WORK TO COMPLETE =
Give a verbatim repeat of the lines that run from the line containing "--2010. Ledamot i" to the end of the data below.

BEGIN DATASET RECORDS

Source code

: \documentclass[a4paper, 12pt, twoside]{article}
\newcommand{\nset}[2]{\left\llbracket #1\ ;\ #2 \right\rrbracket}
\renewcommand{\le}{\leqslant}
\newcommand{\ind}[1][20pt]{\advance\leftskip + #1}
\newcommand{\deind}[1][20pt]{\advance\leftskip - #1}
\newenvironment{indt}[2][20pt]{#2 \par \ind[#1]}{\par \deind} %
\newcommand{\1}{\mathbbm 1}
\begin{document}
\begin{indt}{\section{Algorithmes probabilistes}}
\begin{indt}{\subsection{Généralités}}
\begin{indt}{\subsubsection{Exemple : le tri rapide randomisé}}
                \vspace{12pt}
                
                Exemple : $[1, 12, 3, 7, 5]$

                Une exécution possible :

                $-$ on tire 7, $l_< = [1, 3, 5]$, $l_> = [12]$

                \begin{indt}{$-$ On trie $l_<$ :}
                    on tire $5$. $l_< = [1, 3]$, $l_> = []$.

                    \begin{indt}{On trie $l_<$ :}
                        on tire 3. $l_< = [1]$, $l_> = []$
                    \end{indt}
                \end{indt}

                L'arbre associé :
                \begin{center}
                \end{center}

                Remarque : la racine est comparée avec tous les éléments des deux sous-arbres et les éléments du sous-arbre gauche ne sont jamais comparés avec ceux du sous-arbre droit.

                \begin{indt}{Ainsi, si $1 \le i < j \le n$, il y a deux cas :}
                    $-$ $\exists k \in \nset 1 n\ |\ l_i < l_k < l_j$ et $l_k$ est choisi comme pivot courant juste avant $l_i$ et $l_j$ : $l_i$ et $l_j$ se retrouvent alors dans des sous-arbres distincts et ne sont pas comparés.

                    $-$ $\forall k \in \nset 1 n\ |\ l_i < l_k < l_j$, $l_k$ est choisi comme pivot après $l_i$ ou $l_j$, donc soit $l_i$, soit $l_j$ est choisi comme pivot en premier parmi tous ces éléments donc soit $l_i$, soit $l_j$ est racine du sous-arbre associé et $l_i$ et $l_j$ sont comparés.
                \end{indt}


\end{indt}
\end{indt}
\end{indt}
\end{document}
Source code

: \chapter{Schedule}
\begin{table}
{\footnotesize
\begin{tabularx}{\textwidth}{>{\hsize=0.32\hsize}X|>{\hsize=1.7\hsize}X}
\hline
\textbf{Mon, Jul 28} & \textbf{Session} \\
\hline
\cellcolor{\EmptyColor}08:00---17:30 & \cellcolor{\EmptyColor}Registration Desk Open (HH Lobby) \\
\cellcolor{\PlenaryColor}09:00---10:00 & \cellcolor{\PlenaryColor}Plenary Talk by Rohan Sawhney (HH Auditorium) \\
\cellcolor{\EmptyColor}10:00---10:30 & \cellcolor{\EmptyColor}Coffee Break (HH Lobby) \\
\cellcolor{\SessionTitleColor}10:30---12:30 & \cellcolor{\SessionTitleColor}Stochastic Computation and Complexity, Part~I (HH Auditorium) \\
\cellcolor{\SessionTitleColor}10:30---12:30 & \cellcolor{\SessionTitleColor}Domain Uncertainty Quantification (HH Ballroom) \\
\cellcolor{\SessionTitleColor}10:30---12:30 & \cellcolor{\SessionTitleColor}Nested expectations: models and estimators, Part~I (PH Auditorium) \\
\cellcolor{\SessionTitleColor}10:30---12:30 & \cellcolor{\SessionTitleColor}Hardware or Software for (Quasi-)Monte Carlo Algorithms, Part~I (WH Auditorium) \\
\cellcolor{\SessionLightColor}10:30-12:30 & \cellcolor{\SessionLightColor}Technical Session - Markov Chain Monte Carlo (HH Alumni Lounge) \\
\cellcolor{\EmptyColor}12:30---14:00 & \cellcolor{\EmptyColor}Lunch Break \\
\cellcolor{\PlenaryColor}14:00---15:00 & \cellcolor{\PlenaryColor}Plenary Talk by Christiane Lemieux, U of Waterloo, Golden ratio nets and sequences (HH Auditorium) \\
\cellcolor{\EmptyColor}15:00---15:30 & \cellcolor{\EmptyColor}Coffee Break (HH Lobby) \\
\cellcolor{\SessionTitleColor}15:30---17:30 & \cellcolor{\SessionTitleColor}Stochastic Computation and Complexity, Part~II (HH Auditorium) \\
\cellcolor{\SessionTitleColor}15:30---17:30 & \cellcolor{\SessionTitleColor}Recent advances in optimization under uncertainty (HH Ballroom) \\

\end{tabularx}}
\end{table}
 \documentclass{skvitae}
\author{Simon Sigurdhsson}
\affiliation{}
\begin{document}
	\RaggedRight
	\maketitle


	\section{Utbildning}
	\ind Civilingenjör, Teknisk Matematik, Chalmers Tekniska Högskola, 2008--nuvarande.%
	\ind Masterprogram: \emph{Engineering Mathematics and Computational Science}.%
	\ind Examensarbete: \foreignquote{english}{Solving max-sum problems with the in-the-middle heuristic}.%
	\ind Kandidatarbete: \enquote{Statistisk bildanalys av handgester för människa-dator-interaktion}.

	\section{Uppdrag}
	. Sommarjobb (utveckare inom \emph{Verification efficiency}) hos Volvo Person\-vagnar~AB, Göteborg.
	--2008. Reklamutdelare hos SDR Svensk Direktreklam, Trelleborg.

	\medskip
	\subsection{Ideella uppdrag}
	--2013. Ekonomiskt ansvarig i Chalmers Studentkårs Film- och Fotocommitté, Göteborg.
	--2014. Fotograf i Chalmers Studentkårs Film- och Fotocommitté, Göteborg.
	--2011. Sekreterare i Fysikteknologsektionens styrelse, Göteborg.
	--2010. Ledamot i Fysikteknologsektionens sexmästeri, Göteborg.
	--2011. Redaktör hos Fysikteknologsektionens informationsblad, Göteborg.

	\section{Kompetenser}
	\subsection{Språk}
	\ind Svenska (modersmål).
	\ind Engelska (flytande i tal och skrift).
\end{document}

END DATASET RECORDS

WRITTEN RESPONSE =
	--2010. Ledamot i Fysikteknologsektionens sexmästeri, Göteborg.
	--2011. Redaktör hos Fysikteknologsektionens informationsblad, Göteborg.

	\section{Kompetenser}
	\subsection{Språk}
	\ind Svenska (modersmål).
	\ind Engelska (flytande i tal och skrift).
\end{document}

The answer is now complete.